Today, all six frameworks remain active, but they occupy different institutional positions. Digital Curating and Digital Museology are institutionally dominant: most museums have digital preservation policies and online collections portals, and these frameworks provide the professional standards and funding models that sustain digital heritage work. Digital Exhibition thrives in large cultural institutions with dedicated digital teams, producing polished online shows that attract global audiences. Participatory Curating has become a common tactic for engagement, though often in limited forms (e.g., comment sections or voting) that stop short of genuine co-governance.
Critical Digital Curation and Decolonial Curating are critically ascendant in academic discourse and among activist practitioners, but they remain marginal in institutional budgets and workflows. They share a core agreement: digital systems are not neutral and must be redesigned with equity in mind. They disagree on emphasis—Critical Digital Curation tends to focus on metadata, algorithms, and infrastructure, while Decolonial Curating prioritizes sovereignty, repatriation, and community control. Both critique the other frameworks for insufficient attention to power, yet they also rely on the preservation infrastructure built by Digital Curating and the engagement platforms built by Digital Museology.

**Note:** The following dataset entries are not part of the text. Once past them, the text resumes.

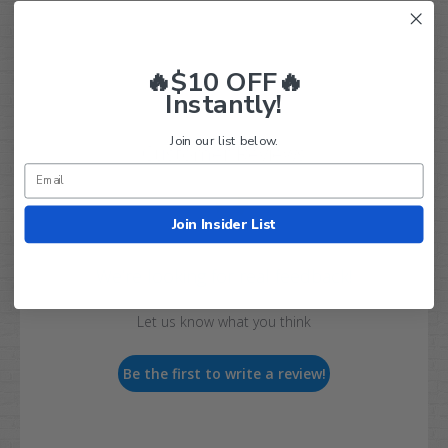
🔥$10 OFF🔥
Instantly!
Join our list below.
Customer Reviews
Join Insider List
We’re looking for real feedback!
Let us know what you think
Be the first to write a review!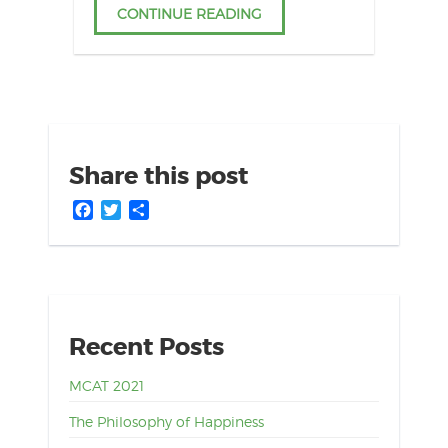
CONTINUE READING
Share this post
Facebook
Twitter
Share
Recent Posts
MCAT 2021
The Philosophy of Happiness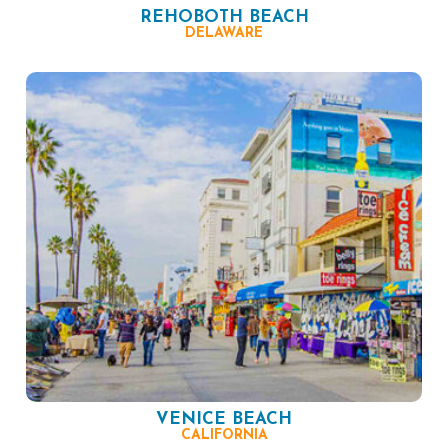
REHOBOTH BEACH
DELAWARE
VENICE BEACH
CALIFORNIA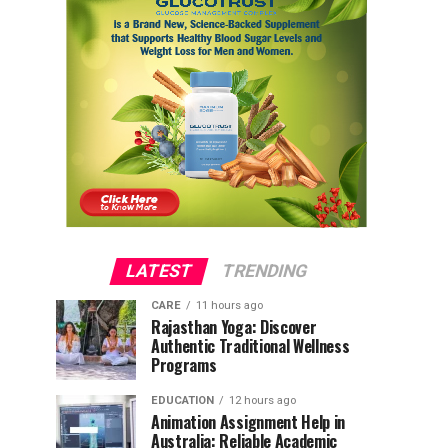
LATEST
TRENDING
CARE
11 hours ago
Rajasthan Yoga: Discover
Authentic Traditional Wellness
Programs
EDUCATION
12 hours ago
Animation Assignment Help in
Australia: Reliable Academic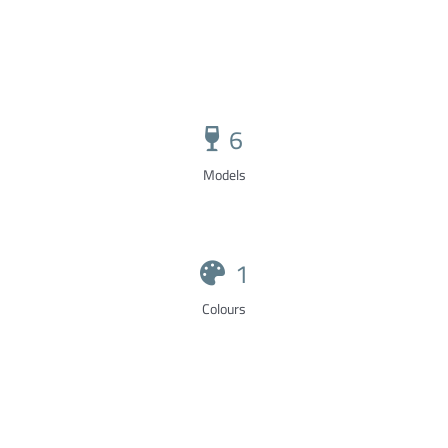
6
Models
1
Colours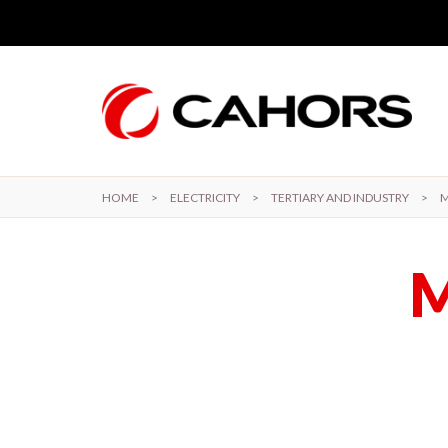
Skip to main content
HOME
>
ELECTRICITY
>
TERTIARY AND INDUSTRY
>
M
M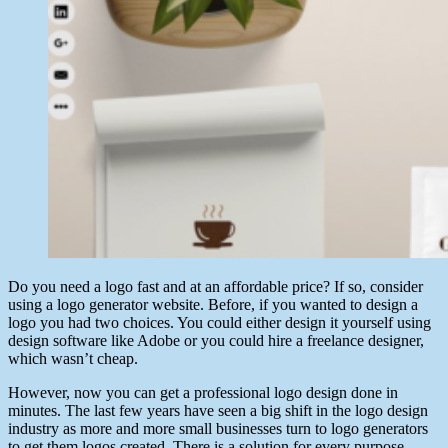
Do you need a logo fast and at an affordable price? If so, consider
using a logo generator website. Before, if you wanted to design a
logo you had two choices. You could either design it yourself using
design software like Adobe or you could hire a freelance designer,
which wasn’t cheap.
However, now you can get a professional logo design done in
minutes. The last few years have seen a big shift in the logo design
industry as more and more small businesses turn to logo generators
to get them logos created. There is a solution for every purpose.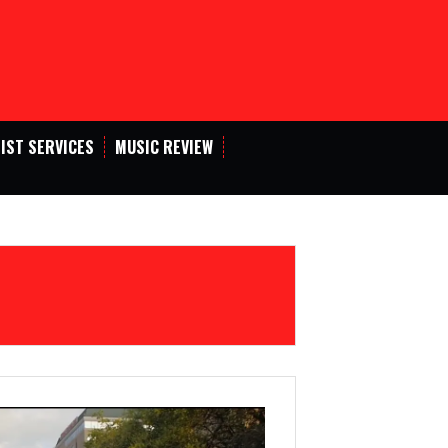
IST SERVICES
MUSIC REVIEW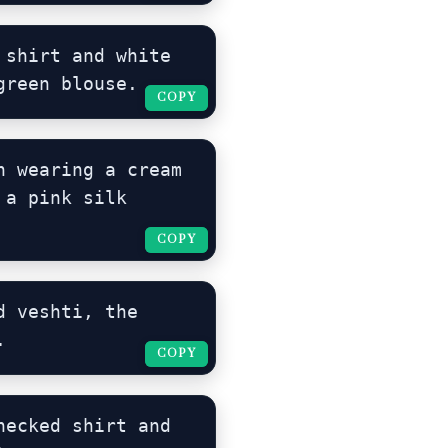
shirt and white 
green blouse.
COPY
COPY
 wearing a cream 
a pink silk 
COPY
COPY
 veshti, the 
.
COPY
COPY
ecked shirt and 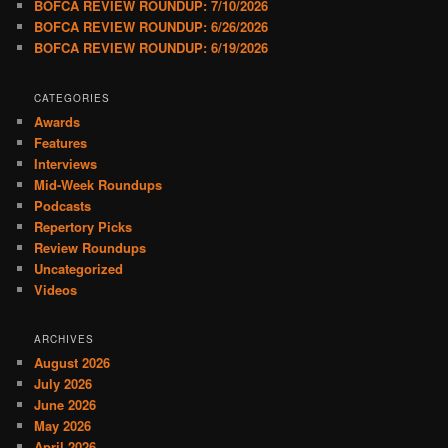
BOFCA REVIEW ROUNDUP: 7/10/2026
BOFCA REVIEW ROUNDUP: 6/26/2026
BOFCA REVIEW ROUNDUP: 6/19/2026
CATEGORIES
Awards
Features
Interviews
Mid-Week Roundups
Podcasts
Repertory Picks
Review Roundups
Uncategorized
Videos
ARCHIVES
August 2026
July 2026
June 2026
May 2026
April 2026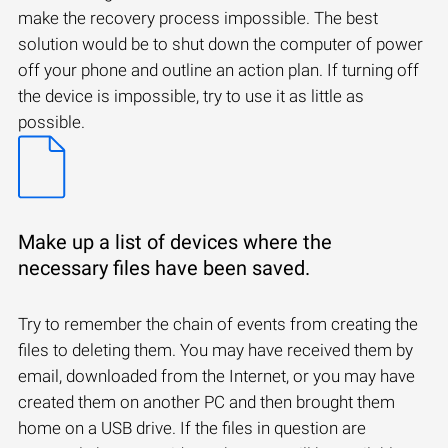
make the recovery process impossible. The best
solution would be to shut down the computer of power
off your phone and outline an action plan. If turning off
the device is impossible, try to use it as little as
possible.
Make up a list of devices where the
necessary files have been saved.
Try to remember the chain of events from creating the
files to deleting them. You may have received them by
email, downloaded from the Internet, or you may have
created them on another PC and then brought them
home on a USB drive. If the files in question are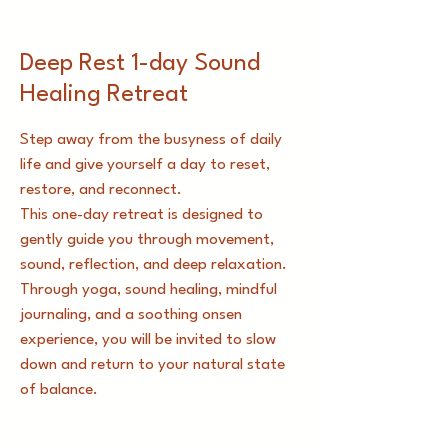
​​Deep Rest 1-day Sound
Healing Retreat
Step away from the busyness of daily
life and give yourself a day to reset,
restore, and reconnect.
This one-day retreat is designed to
gently guide you through movement,
sound, reflection, and deep relaxation.
Through yoga, sound healing, mindful
journaling, and a soothing onsen
experience, you will be invited to slow
down and return to your natural state
of balance.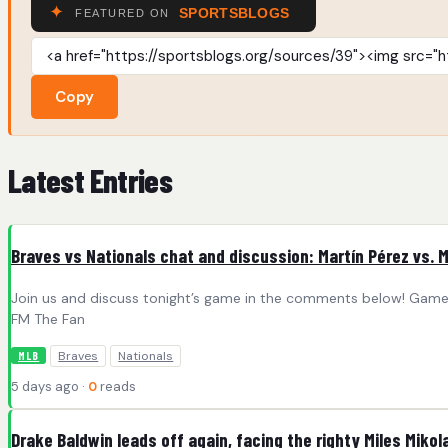
Copy
Latest Entries
Braves vs Nationals chat and discussion: Martín Pérez vs. M
Join us and discuss tonight’s game in the comments below! Game I
FM The Fan
Braves
Nationals
MLB
5 days ago ·
0
reads
Drake Baldwin leads off again, facing the righty Miles Mikol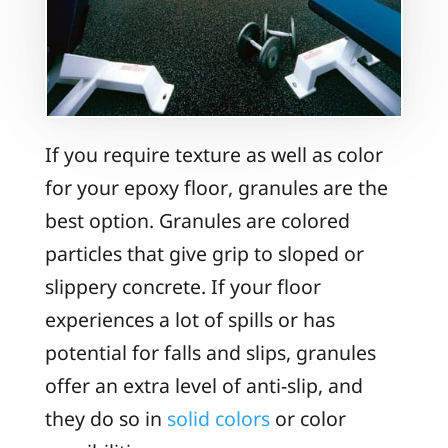
If you require texture as well as color
for your epoxy floor, granules are the
best option. Granules are colored
particles that give grip to sloped or
slippery concrete. If your floor
experiences a lot of spills or has
potential for falls and slips, granules
offer an extra level of anti-slip, and
they do so in
solid colors
or color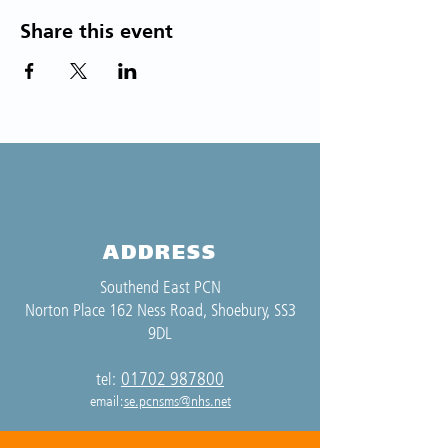
Share this event
ADDRESS
Southend East PCN
Norton Place 162 Ness Road, Shoebury, SS3
9DL
01702 987800
tel:
email:
se.pcnsms@nhs.net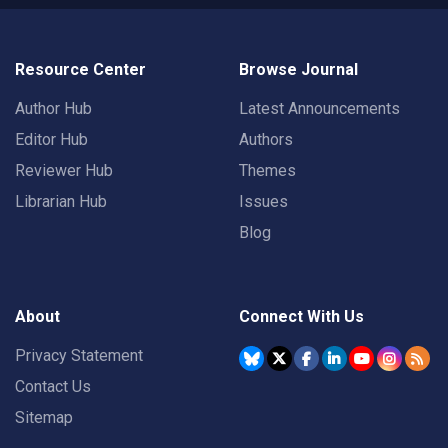
Resource Center
Browse Journal
Author Hub
Latest Announcements
Editor Hub
Authors
Reviewer Hub
Themes
Librarian Hub
Issues
Blog
About
Connect With Us
Privacy Statement
Contact Us
Sitemap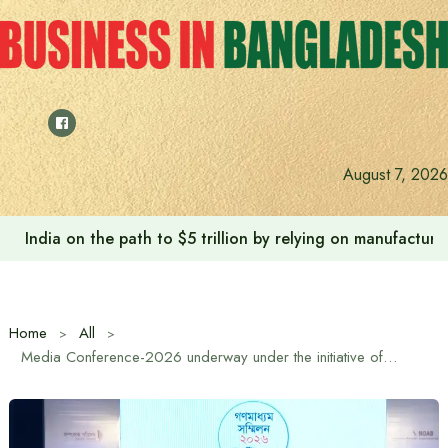
Skip
to
content
August 7, 2026
India on the path to $5 trillion by relying on manufactur
Home
All
Media Conference-2026 underway under the initiative of Editors’ Council and NOAB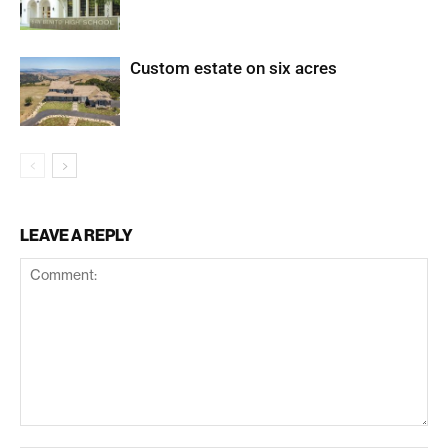
Custom estate on six acres
LEAVE A REPLY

The central unresolved tension is between institutional capacity and structural critique. Digital Curating and Digital Museology offer scalable, fundable solutions; Critical Digital Curation and Decolonial Curating expose the limits of those solutions. Digital Exhibition and Participatory Curating offer competing visions of who should author the digital experience. Rather than a weakness, this plurality reflects the subfield's vitality: the frameworks keep each other honest, ensuring that the promise of digital access is continually interrogated by the politics of infrastructure.